*** Extracted records Section Begins ***
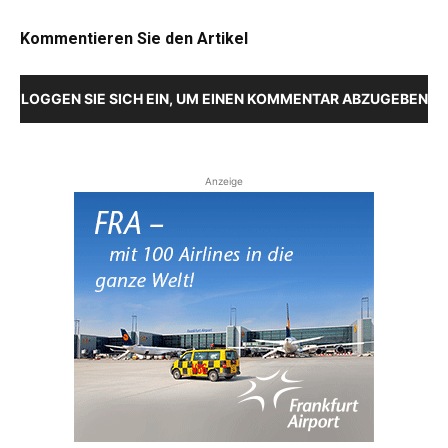
Kommentieren Sie den Artikel
LOGGEN SIE SICH EIN, UM EINEN KOMMENTAR ABZUGEBEN
Anzeige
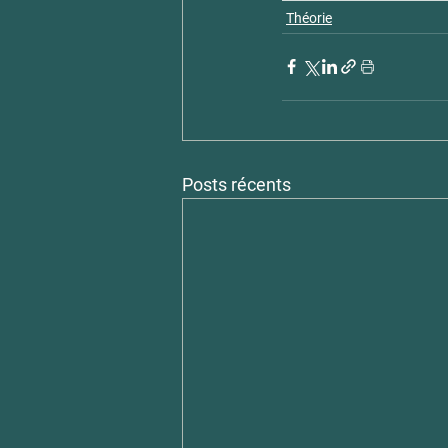
Théorie
Posts récents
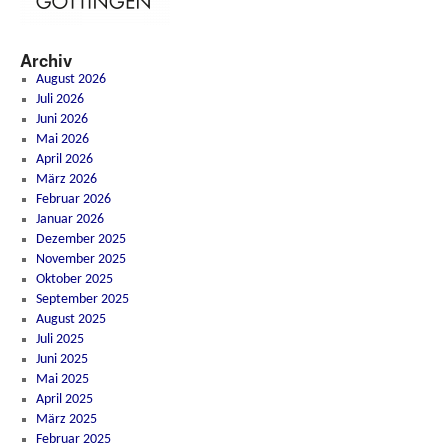
Archiv
August 2026
Juli 2026
Juni 2026
Mai 2026
April 2026
März 2026
Februar 2026
Januar 2026
Dezember 2025
November 2025
Oktober 2025
September 2025
August 2025
Juli 2025
Juni 2025
Mai 2025
April 2025
März 2025
Februar 2025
*** Extracted records Section Ends ***
● Assignment
Can you write out every line of text in the listing above word for word, leaving out the pictures?

● Exercise output
Kommentieren Sie den Artikel
LOGGEN SIE SICH EIN, UM EINEN KOMMENTAR ABZUGEBEN
Anzeige
Théorie
Posts récents
Archiv
August 2026
Juli 2026
Juni 2026
Mai 2026
April 2026
März 2026
Februar 2026
Januar 2026
Dezember 2025
November 2025
Oktober 2025
September 2025
August 2025
Juli 2025
Juni 2025
Mai 2025
April 2025
März 2025
Februar 2025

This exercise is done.